A prominent feature of the program is undergraduate research under the aegis of both the University of Rochester and prestigious foreign academic institutions to address issues of interpretation, conservation, and restoration of the world’s cultural heritage.
Students interested in research should consider the ATHS research-oriented path comprised of NINE courses plus an 8 credit Senior Project.
3 Foundation courses. Students choose 3 of 6 foundation courses (one each from engineering, archaeology, and architecture). Foundation courses are mandatory and should be completed by the end of the fifth semester.
3 Core courses. At least two of the three required core courses must be selected from the same core.
3 Elective courses. The remaining three courses may be selected from either the electives or the core courses.
Senior Project (8 credit hours total taken over two semesters). The senior thesis/project is based on the student’s area of interest and must be conducted under the supervision of an ATHS faculty member. Before registering for senior year courses the student must prepare a thesis/project proposal in consultation with the ATHS faculty member who has agreed to supervise the research, and submit it for approval by the ATHS program director.
Please contact Prof. Renato Perucchio, at email@example.com, for any questions concerning ATHS undergraduate research projects.
Renato Perucchio, Ph.D.
Professor of Mechanical Engineering and of Biomedical Engineering, and Director of the Program in Archaeology, Technology, and Historical Structures.
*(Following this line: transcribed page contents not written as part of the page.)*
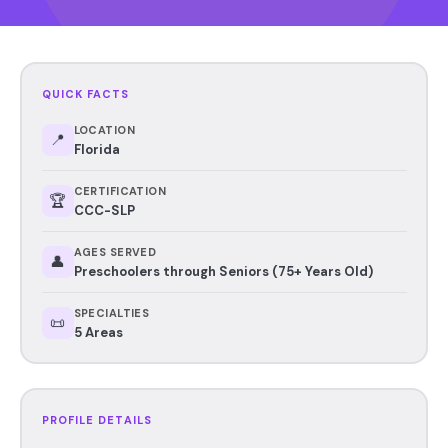
QUICK FACTS
LOCATION
📍
Florida
CERTIFICATION
🏆
CCC-SLP
AGES SERVED
👤
Preschoolers through Seniors (75+ Years Old)
SPECIALTIES
📜
5 Areas
PROFILE DETAILS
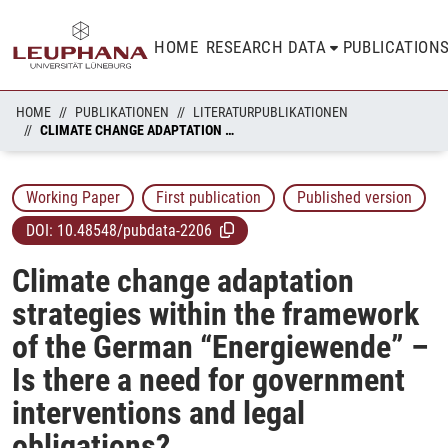
HOME
RESEARCH DATA
PUBLICATION
HOME
PUBLIKATIONEN
LITERATURPUBLIKATIONEN
CLIMATE CHANGE ADAPTATION STRATEGIES WITHIN THE FRAMEWORK OF THE GERMAN “ENERGIEWENDE” – IS THERE A NEED FOR GOVERNMENT INTERVENTIONS AND LEGAL OBLIGATIONS?
Working Paper
First publication
Published version
DOI:
10.48548/pubdata-2206
Climate change adaptation
strategies within the framework
of the German “Energiewende” –
Is there a need for government
interventions and legal
obligations?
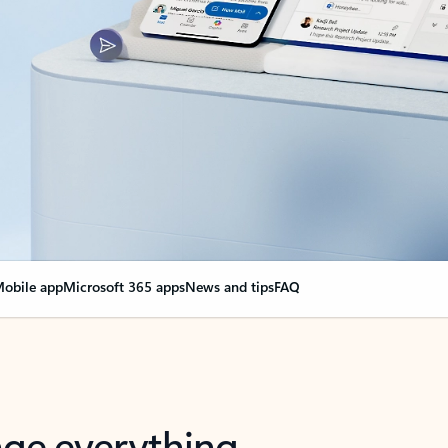
obile app
Microsoft 365 apps
News and tips
FAQ
nge everything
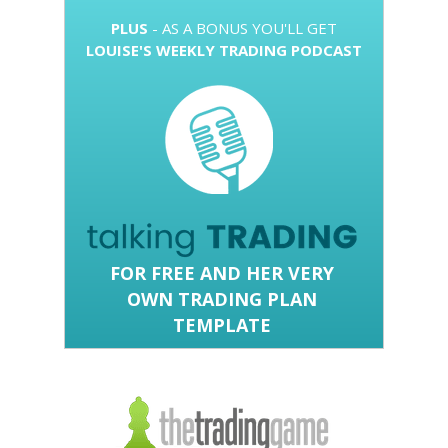
PLUS
- AS A BONUS YOU'LL GET
LOUISE'S WEEKLY TRADING PODCAST
FOR FREE
AND HER VERY
OWN TRADING PLAN
TEMPLATE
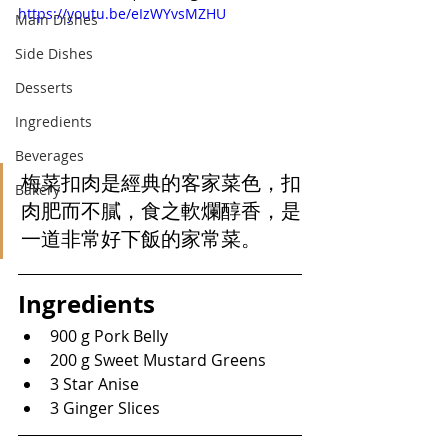
https://youtu.be/eIzWYvsMZHU
Main Dishes
Side Dishes
Desserts
Ingredients
Beverages
梅菜扣肉是經典的客家菜色，扣
Bakery
肉肥而不膩，食之軟爛醇香，是
一道非常好下飯的家常菜。
Ingredients
900 g Pork Belly
200 g Sweet Mustard Greens
3 Star Anise
3 Ginger Slices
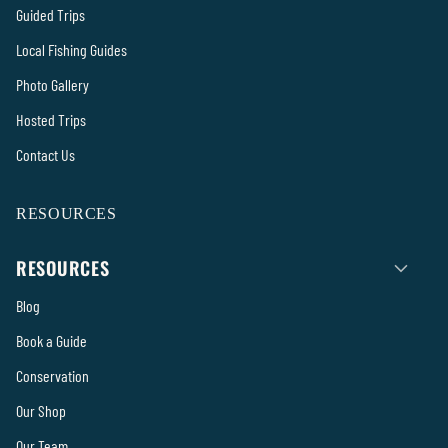
Guided Trips
Local Fishing Guides
Photo Gallery
Hosted Trips
Contact Us
RESOURCES
RESOURCES
Blog
Book a Guide
Conservation
Our Shop
Our Team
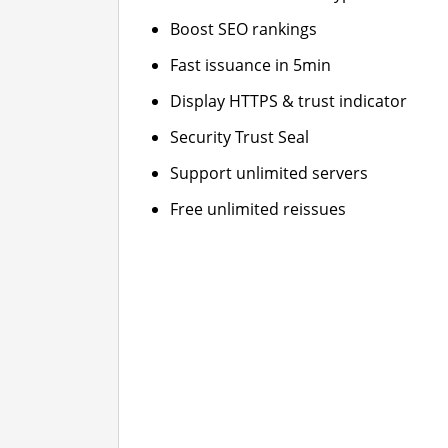
Boost SEO rankings
Fast issuance in 5min
Display HTTPS & trust indicator
Security Trust Seal
Support unlimited servers
Free unlimited reissues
Prof. Perucchio’s current research and teaching interests are in computational solid and structural mechanics and in the development of engineering design practices in Classical Antiquity. He is directing projects on the structural design of monumental concrete domes and vaults of Roman Imperial architecture, in the computational and experimental modeling of the seismic behavior of Moche Huacas of pre-Hispanic Peru, and on the development of solid modeling and augmented reality procedures for the structural conservation of archaeological monuments. All projects are highly multidisciplinary: Perucchio and his students work with leading experts in Roman and Peruvian archeology and architecture, with the curators of major archaeological monuments, and with prominent colleagues in engineering and the humanities. Prof. Perucchio has directed several undergraduates ATHS-related research projects and undergraduates students have been involved in all aspects of his research.
"The Living and the Dead: The Feasibility of Interpreting Details of Life from Funerary Evidence" (Dawn Batts, senior project, 2010)
Paper on the Sea Peoples and societal collapse at the end of the Bronze Age in the eastern Mediterranean (Angelica Kanganis, senior project, 2011)
Paper on religion and Romanization in ancient Britain (Leah Barish, independent study, 2011)
"The Significance of the Architecture and Decoration of the Colosseum for Ancient Roman Society" (Sarah Ackroyd, independent study, 2011)
Cynthia Ebinger, Ph.D.
Professor in Earth and Environmental Sciences.
Prof. Ebinger's current research and teaching interests are in the monitoring and remote imaging of active deformation of Earth's plates, and in imaging shallow subsurface archeological structures. She co-leads several cross-cutting international projects monitoring active faults and volcanoes, with societal relevance in terms of natural hazard mitigation, as well as the development and application of high resolution imaging technology. Prof. Ebinger has participated in four ATHS-related expeditions to Italy, and she has co-advised research projects involving undergraduate students in the field and in the laboratory. New directions include collaborations with international collaborators from the UK and Italy in field and laboratory studies.
2009 Geophysical imaging of the Torano, Italy archeological site
2013 Geophysical imaging of the Villa Severi, Italy, archeological site
Michael Jarvis, Ph.D.
BA, archaeology and history, Rutgers University; Ph.D., early American history, College of William and Mary.
I have excavated a wide variety of historical archaeology sites since 1988, working with Sturbridge Village, Colonial Williamsburg Foundation, the National Parks Service, Jamestown Rediscovery, the Bermuda National Trust, National Museum of Bermuda, the St. George's Foundation, the Bermuda Government, and the St. Eustatius Center for Archaeological Research. In the 1980s and early 1990s, I focused on Revolutionary-period military and blacksmith sites and early Chesapeake sites and was part of the 1995 Jamestown field school that discovered the footprint of the original 1607 fort. Most of my more recent archaeological and historical research has focused on Bermuda, where I've investigated the shift from timber-frame to stone vernacular architecture and completed intensive property reconstructions and architectural assessments for the entire town of St. Georges (1612 - present), the oldest continuously occupied town in English America.
In 2010, I launched the Smiths Island Archaeology Project, which takes a 60-acre island in St. George's Harbour as a unit for studying four centuries of changing maritime activities and land-use strategies, the lives of enslaved African and Native American Bermudians, and medical practices in an age of Atlantic epidemics. The island also boasts the first farm and homestead in Bermuda, the first place in English America where tobacco was cultivated (1610-1612) and which preceded Bermuda's formal colonization. In 2012, I began the first of a planned five-year series of UR undergraduate field schools to provide multidisciplinary training for students in archaeological excavation, analysis, and historical research techniques.